La disponibilità di nuove opzioni terapeutiche sta modificando l’approccio alla prevenzione dell’emicrania, con la possibilità di ridurre la frequenza e l’intensità degli attacchi e, in alcuni casi, prevenire l’evoluzione verso la forma cronica. Lo ha sottolineato Cristina Tassorelli, professore di Neurologia all’Università degli Studi di Pavia, intervenendo al 55° Congresso della Società Italiana di Neurologia (Sin).
Secondo Tassorelli, sono attualmente disponibili sei nuovi farmaci per la terapia preventiva, ai quali si aggiungono trattamenti sintomatici da assumere al bisogno. Rispetto alle terapie tradizionali, questi agenti mostrano un migliore profilo di tollerabilità, consentendo un uso più prolungato e con effetti collaterali generalmente più contenuti. L’introduzione di queste opzioni ha portato a un cambiamento significativo nei percorsi terapeutici.
L’emicrania può presentarsi in forma episodica (fino a 15 giorni di cefalea al mese) o cronica (oltre 15 giorni al mese). L’obiettivo prospettato è ridurre in modo progressivo il numero di persone che evolvono verso la forma cronica. «La speranza – ha spiegato Tassorelli – è intercettare i pazienti nei momenti in cui la frequenza o l’intensità degli attacchi aumenta, così da intervenire con trattamenti in grado di bloccare la progressione».
Secondo l’esperta, la continuità della prevenzione nel tempo è un elemento chiave.

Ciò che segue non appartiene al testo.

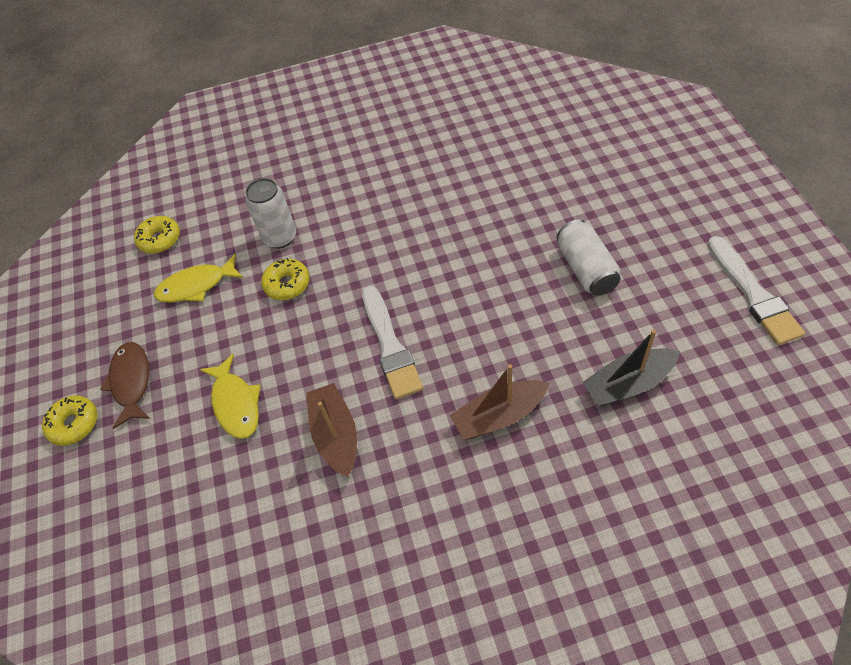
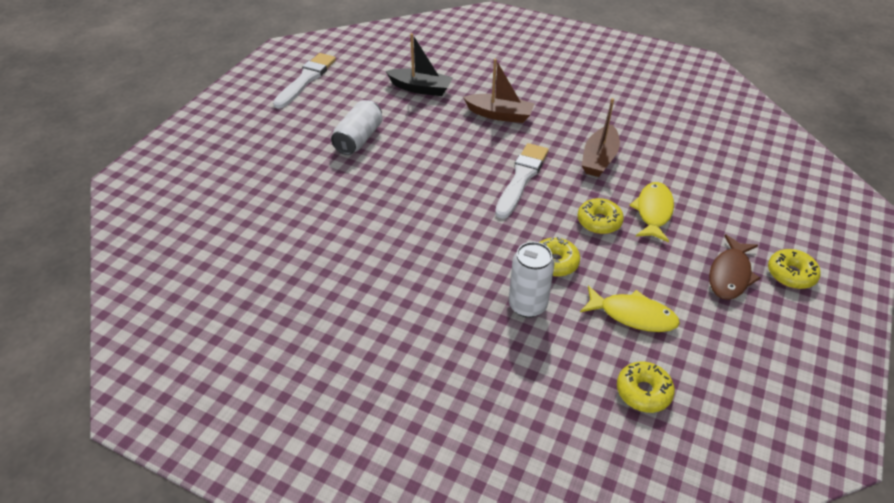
camera: 145 degrees left, 10 degrees down
(279, 352) = (599, 221): none -> yellow donut

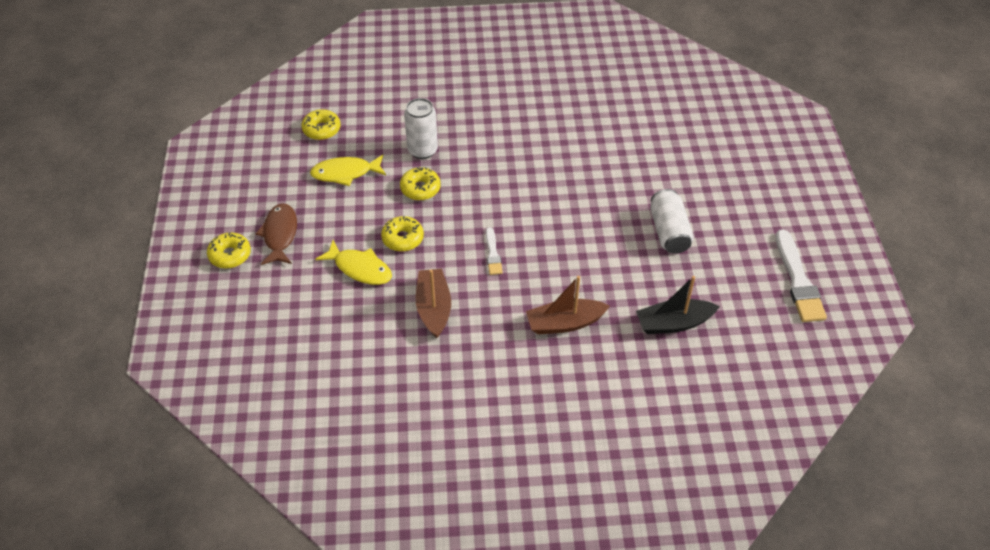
camera: 150 degrees right, 5 degrees up
(521, 178) = (493, 254): white brush -> white brush, size x0.54
(653, 211) = (360, 268): yellow fish -> yellow fish turned 45 degrees counterclockwise

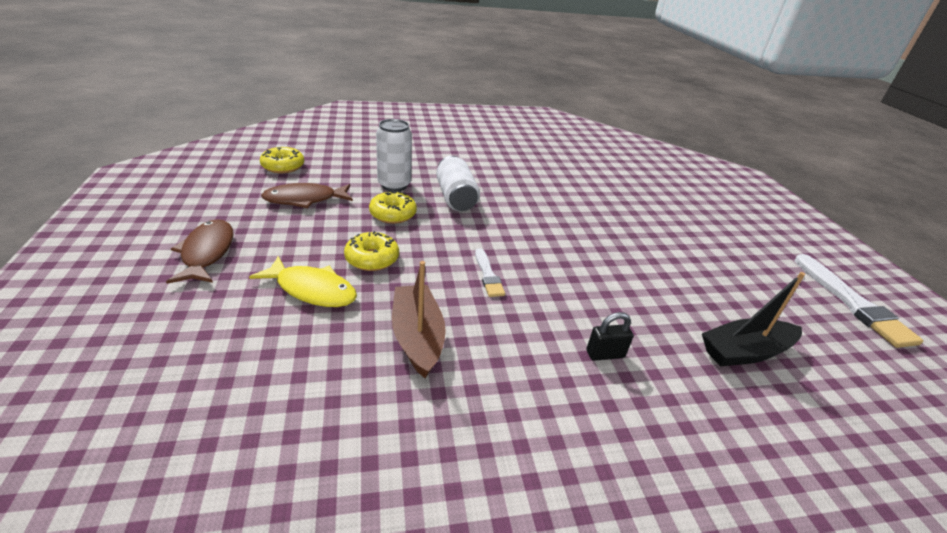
camera: 10 degrees left, 15 degrees down
(230, 255) = (125, 274): yellow donut -> none
(345, 173) = (304, 199): yellow fish -> brown fish
(565, 323) = (605, 354): brown boat -> black padlock
(669, 232) = (682, 256): white can -> white can (455, 197)

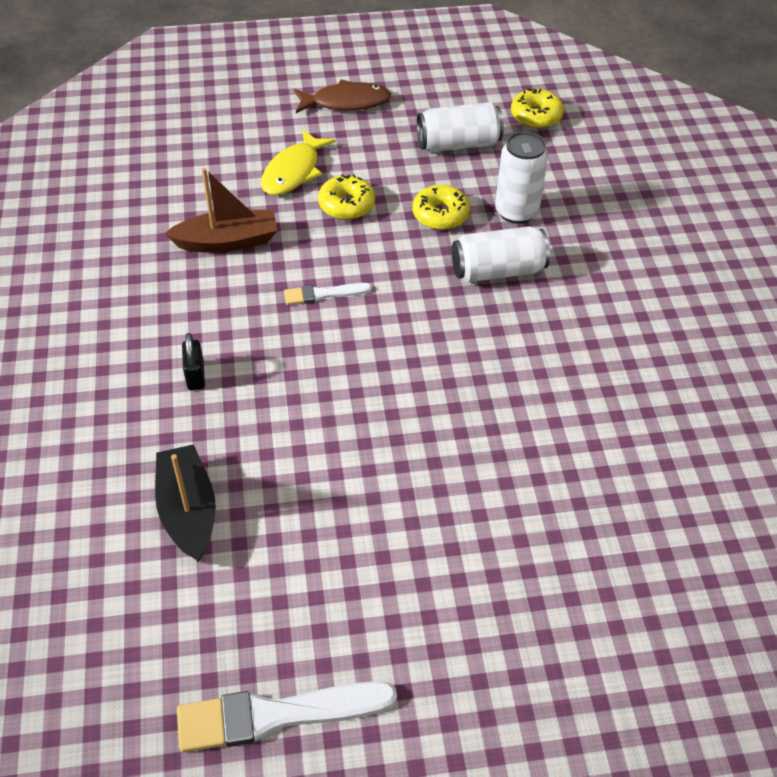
camera: 95 degrees right, 15 degrees up
(304, 199) = (458, 144): brown fish -> white can

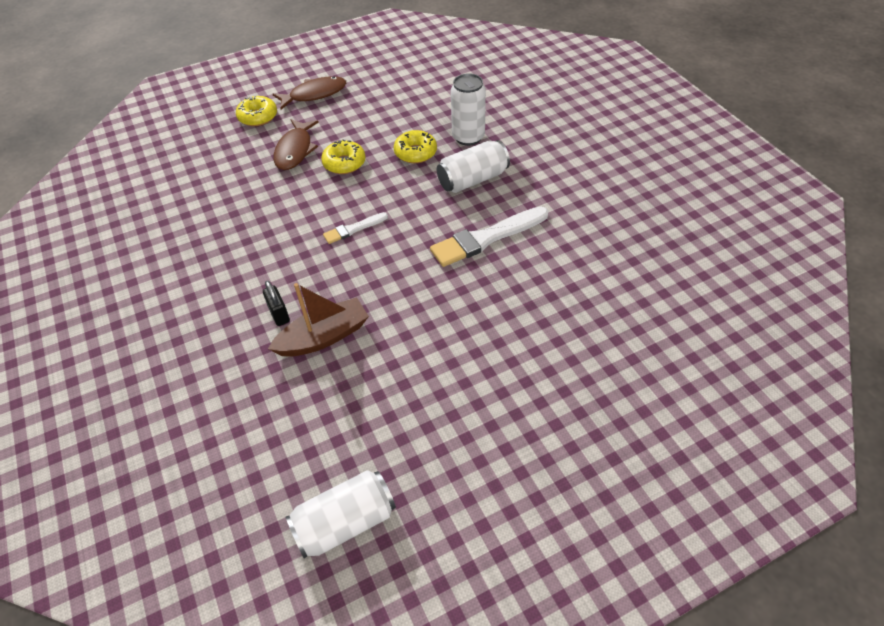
camera: 15 degrees left, 0 degrees up
(188, 511) = (314, 416): black boat -> none
(227, 241) = (264, 211): brown boat -> brown boat (324, 337)
(276, 715) = (448, 550): white brush -> white brush (486, 238)
(293, 172) = (295, 150): yellow fish -> brown fish
(458, 144) = (407, 103): white can -> white can (345, 523)
(536, 116) = (454, 72): yellow donut -> yellow donut (258, 117)

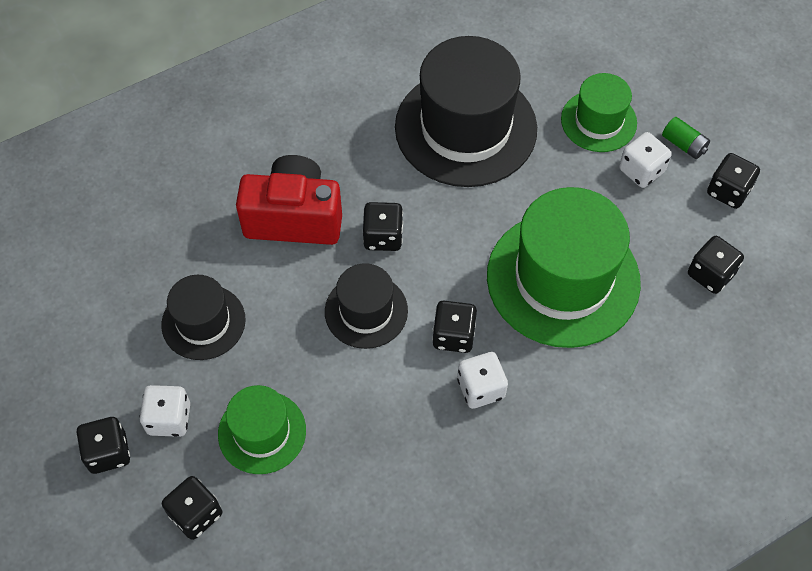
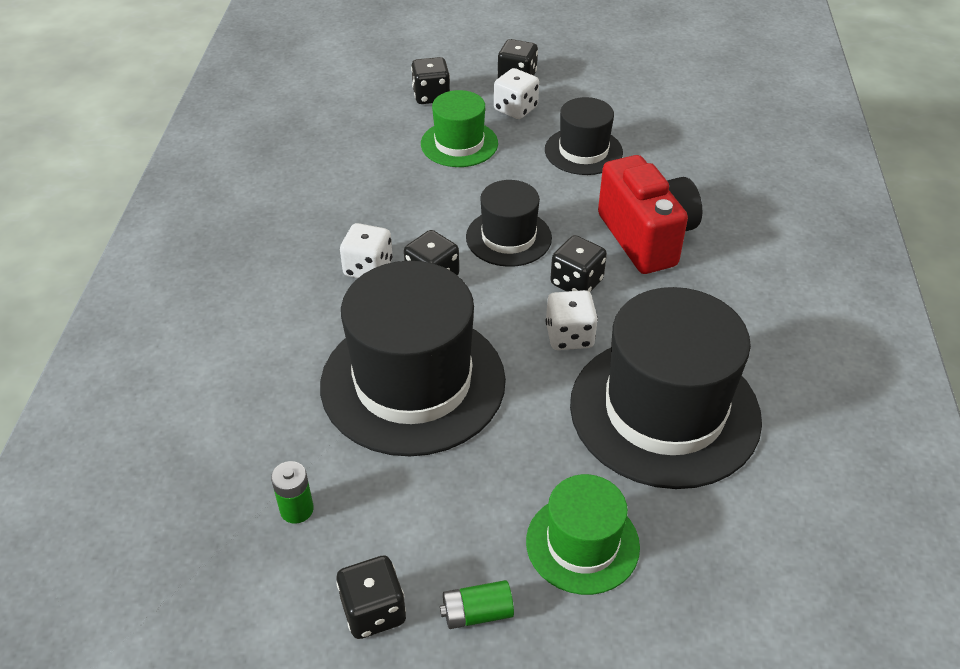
camera: 125 degrees right, 15 degrees down
(294, 218) = (646, 237): red camera -> red camera turned 60 degrees counterclockwise
(563, 279) = (413, 382): green hat -> black hat
(641, 170) = (478, 538): white dice -> white dice (569, 336)
(710, 274) = (296, 509): black dice -> green battery

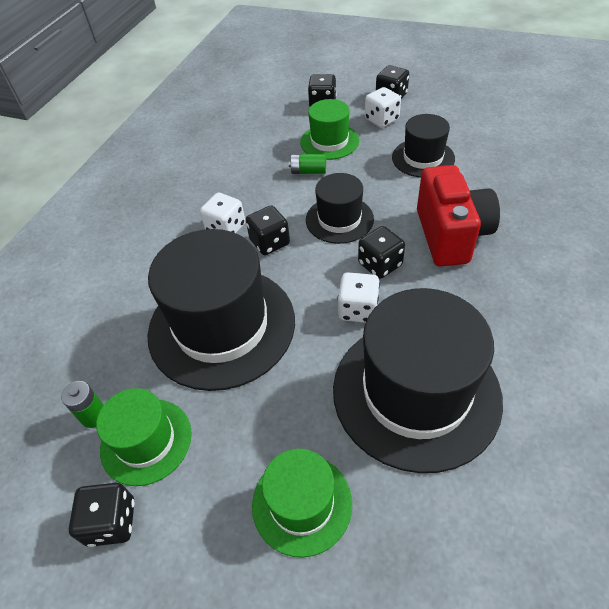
camera: 20 degrees right, 5 degrees up
(375, 522) = (146, 441): none -> green hat
(477, 613) = (190, 547): green battery -> green battery (308, 171)

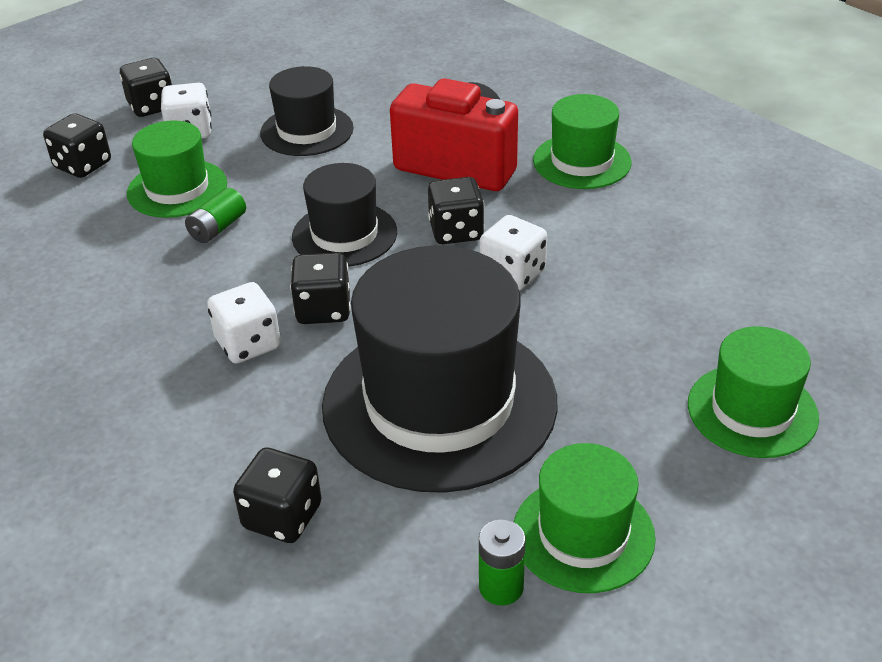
camera: 65 degrees left, 10 degrees down
(112, 522) = (690, 601): black dice -> black dice (282, 516)
(416, 392) = (662, 275): black hat -> none
(512, 294) = (582, 161): none -> green hat

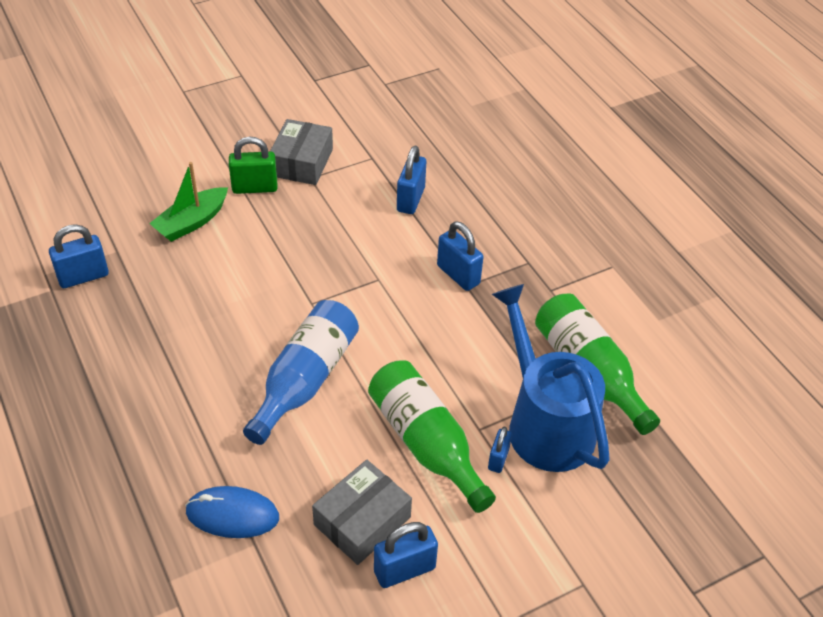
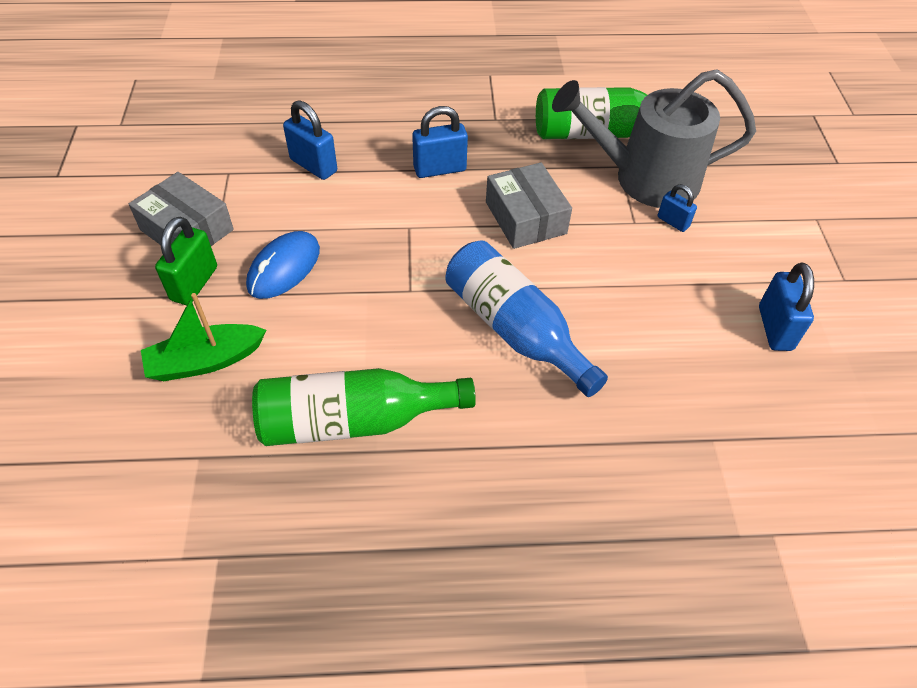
camera: 65 degrees left, 5 degrees up
(83, 276) = (219, 509): blue padlock -> none
(192, 222) = (206, 361): green boat -> green boat turned 90 degrees clockwise
(232, 515) = (670, 448): blue mouse -> blue mouse (284, 268)
(362, 521) = (711, 341): grey box -> grey box (525, 218)
(426, 443) = (636, 264): green bottle -> green bottle (354, 421)
(544, 422) = (644, 179): blue watering can -> grey watering can

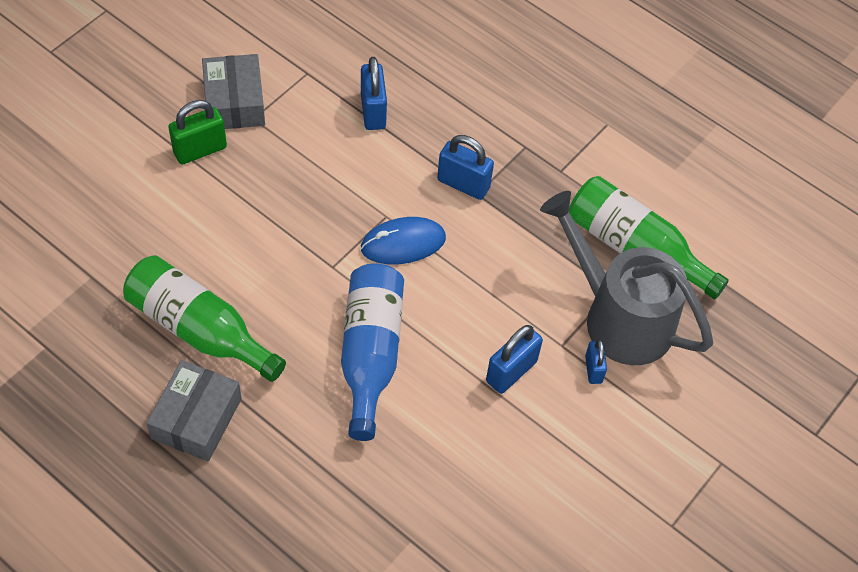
camera: 40 degrees right, 5 degrees up
(206, 361) = (154, 214): green boat -> none
(284, 268) = (267, 183): blue mouse -> blue mouse (403, 243)
(525, 218) = (480, 275): grey box -> grey box (196, 418)
(775, 328) = (561, 511): blue padlock -> blue padlock (511, 371)

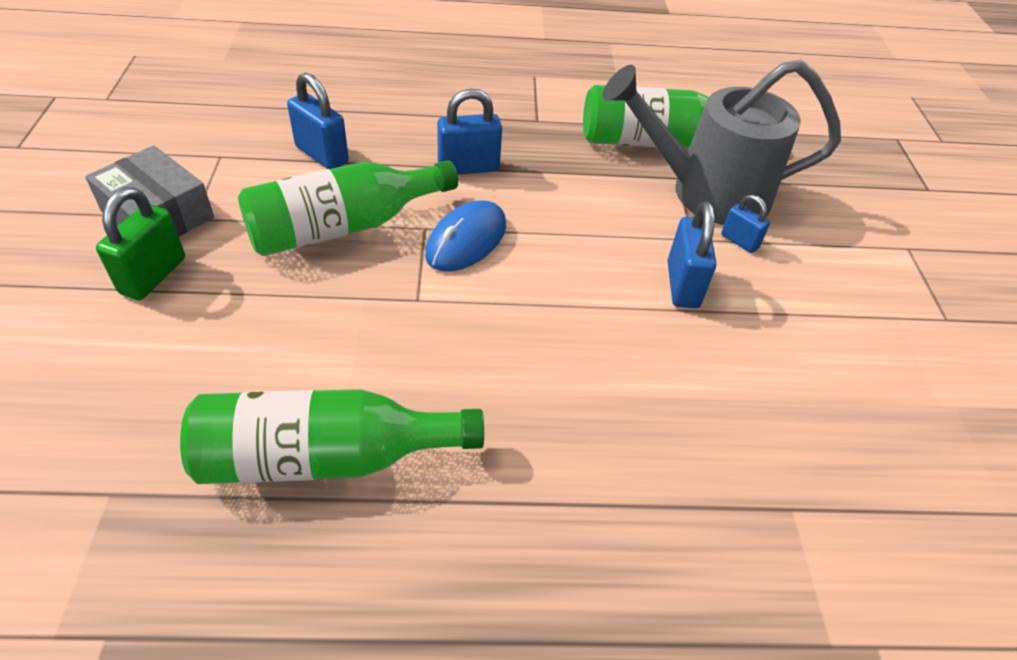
camera: 40 degrees left, 10 degrees down
(196, 418) = (421, 566): grey box -> none
(335, 182) = (343, 227): none -> green bottle
(370, 354) = (543, 354): blue bottle -> none

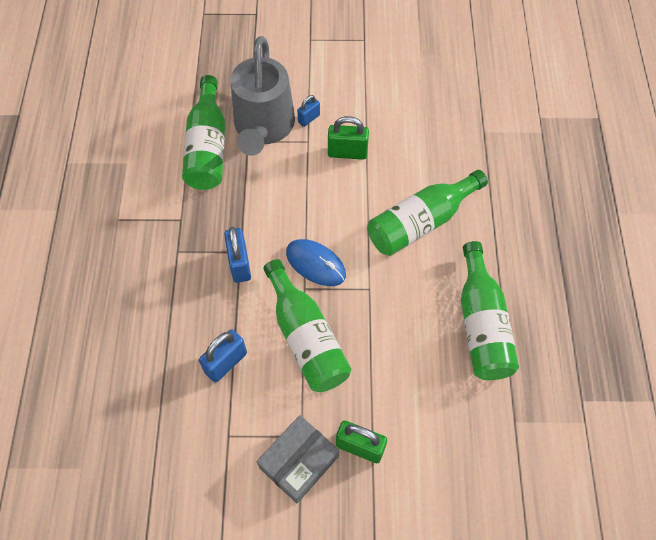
camera: 85 degrees left, 15 degrees up
(549, 377) = (421, 222): none -> green bottle
(682, 285) = (347, 152): blue padlock -> green padlock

Molti pazienti, avviati da anni ai nuovi trattamenti, mantengono benefici stabili, con un impatto rilevante sulla qualità di vita e sulla disabilità correlata all’emicrania. Il monitoraggio longitudinale dell’andamento degli attacchi rappresenta quindi un punto centrale nella gestione clinica.
L’obiettivo indicato – «non avere più soggetti con emicrania cronica» – richiede un’identificazione precoce delle fasi di peggioramento e un accesso tempestivo ai trattamenti preventivi appropriati, con un ruolo rilevante dei neurologi nella definizione dei percorsi terapeutici e nella gestione del follow-up.
Tassorelli ha infine sottolineato che l’ampia disponibilità di nuove opzioni pone l’attenzione sulla necessità di percorsi diagnostici e gestionali strutturati che favoriscano l’accesso ai trattamenti più idonei e la loro continuità nel tempo.